■ **INSTRUCTION**: Could you copy out all of the records below exactly, leaving out every picture?

■ **Saved entries**:

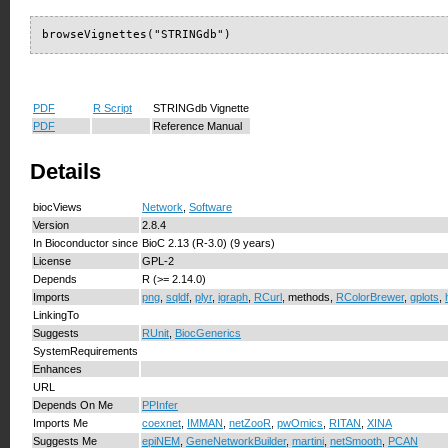
browseVignettes("STRINGdb")
PDF
R Script
STRINGdb Vignette
PDF
Reference Manual
Details
biocViews
Network
,
Software
Version
2.8.4
In Bioconductor since
BioC 2.13 (R-3.0) (9 years)
License
GPL-2
Depends
R (>= 2.14.0)
Imports
png
,
sqldf
,
plyr
,
igraph
,
RCurl
, methods,
RColorBrewer
,
gplots
,
LinkingTo
Suggests
RUnit
,
BiocGenerics
SystemRequirements
Enhances
URL
Depends On Me
PPInfer
Imports Me
coexnet
,
IMMAN
,
netZooR
,
pwOmics
,
RITAN
,
XINA
Suggests Me
epiNEM
,
GeneNetworkBuilder
,
martini
,
netSmooth
,
PCAN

■ **TASK ANSWER**:
browseVignettes("STRINGdb")
PDF
R Script
STRINGdb Vignette
PDF
Reference Manual
Details
biocViews
Network
,
Software
Version
2.8.4
In Bioconductor since
BioC 2.13 (R-3.0) (9 years)
License
GPL-2
Depends
R (>= 2.14.0)
Imports
png
,
sqldf
,
plyr
,
igraph
,
RCurl
, methods,
RColorBrewer
,
gplots
,
LinkingTo
Suggests
RUnit
,
BiocGenerics
SystemRequirements
Enhances
URL
Depends On Me
PPInfer
Imports Me
coexnet
,
IMMAN
,
netZooR
,
pwOmics
,
RITAN
,
XINA
Suggests Me
epiNEM
,
GeneNetworkBuilder
,
martini
,
netSmooth
,
PCAN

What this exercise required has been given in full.